Hadn’t seen that perfect ass in more than ten years. But it was as if not a single day had gone by.

I heard Quintin’s boots behind me. I whirled around at my bike. He shook his head, showing a strange mix of anger and humor. “Leave my sister alone, asshole,” he said.

I slipped my leg over the side of the motorcycle and revved the engine with a squeeze. Over the roar, I said, “You know I’ve already traveled that road, Quintin. I wouldn’t do that to you twice.”
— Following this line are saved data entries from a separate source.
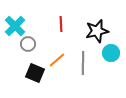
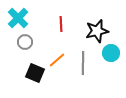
cyan cross: moved 3 px right, 8 px up
gray circle: moved 3 px left, 2 px up
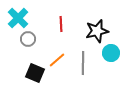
gray circle: moved 3 px right, 3 px up
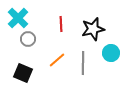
black star: moved 4 px left, 2 px up
black square: moved 12 px left
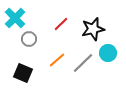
cyan cross: moved 3 px left
red line: rotated 49 degrees clockwise
gray circle: moved 1 px right
cyan circle: moved 3 px left
gray line: rotated 45 degrees clockwise
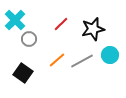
cyan cross: moved 2 px down
cyan circle: moved 2 px right, 2 px down
gray line: moved 1 px left, 2 px up; rotated 15 degrees clockwise
black square: rotated 12 degrees clockwise
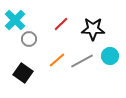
black star: rotated 15 degrees clockwise
cyan circle: moved 1 px down
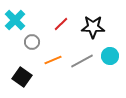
black star: moved 2 px up
gray circle: moved 3 px right, 3 px down
orange line: moved 4 px left; rotated 18 degrees clockwise
black square: moved 1 px left, 4 px down
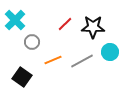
red line: moved 4 px right
cyan circle: moved 4 px up
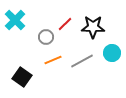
gray circle: moved 14 px right, 5 px up
cyan circle: moved 2 px right, 1 px down
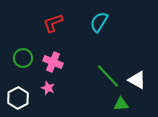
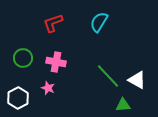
pink cross: moved 3 px right; rotated 12 degrees counterclockwise
green triangle: moved 2 px right, 1 px down
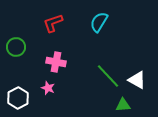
green circle: moved 7 px left, 11 px up
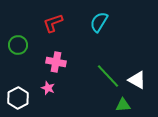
green circle: moved 2 px right, 2 px up
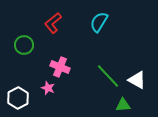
red L-shape: rotated 20 degrees counterclockwise
green circle: moved 6 px right
pink cross: moved 4 px right, 5 px down; rotated 12 degrees clockwise
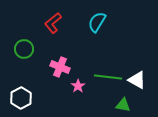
cyan semicircle: moved 2 px left
green circle: moved 4 px down
green line: moved 1 px down; rotated 40 degrees counterclockwise
pink star: moved 30 px right, 2 px up; rotated 16 degrees clockwise
white hexagon: moved 3 px right
green triangle: rotated 14 degrees clockwise
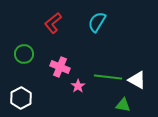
green circle: moved 5 px down
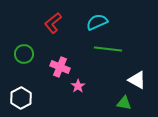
cyan semicircle: rotated 35 degrees clockwise
green line: moved 28 px up
green triangle: moved 1 px right, 2 px up
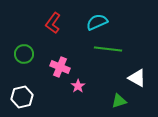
red L-shape: rotated 15 degrees counterclockwise
white triangle: moved 2 px up
white hexagon: moved 1 px right, 1 px up; rotated 15 degrees clockwise
green triangle: moved 5 px left, 2 px up; rotated 28 degrees counterclockwise
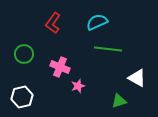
pink star: rotated 16 degrees clockwise
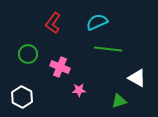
green circle: moved 4 px right
pink star: moved 1 px right, 4 px down; rotated 16 degrees clockwise
white hexagon: rotated 20 degrees counterclockwise
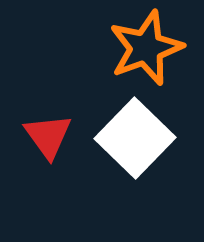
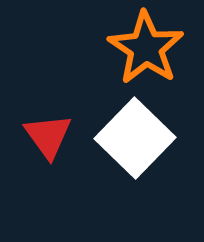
orange star: rotated 18 degrees counterclockwise
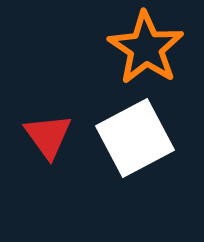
white square: rotated 18 degrees clockwise
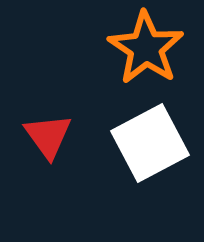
white square: moved 15 px right, 5 px down
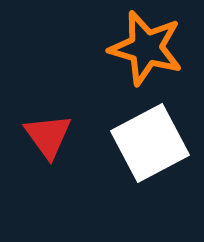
orange star: rotated 18 degrees counterclockwise
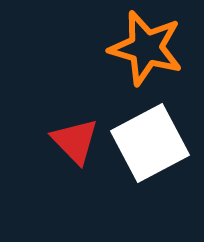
red triangle: moved 27 px right, 5 px down; rotated 8 degrees counterclockwise
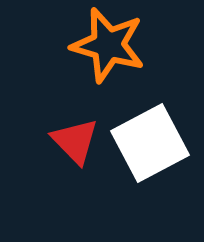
orange star: moved 38 px left, 3 px up
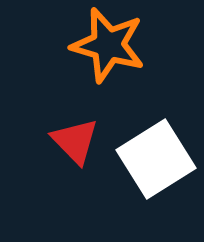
white square: moved 6 px right, 16 px down; rotated 4 degrees counterclockwise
“Ha. You fucking better keep your word this time,” Quintin said. He took a few steps toward me as I turned the bike toward the road. “And man, hit me up more often before you get back on the road. It’s been, what? Six months? Seven?”

Quintin was a guy I’d left behind, a friend I felt shit about abandoning. He’d had to make his way in the city alone in the years after I’d cut out on the road. “Why don’t you just come with me?” I’d spewed at him, knowing he wouldn’t. His mother was sick then, and so he stayed back, giving Remy the chance to get out.

“Will do, man,” I said, before slipping back onto the streets. “Will do.”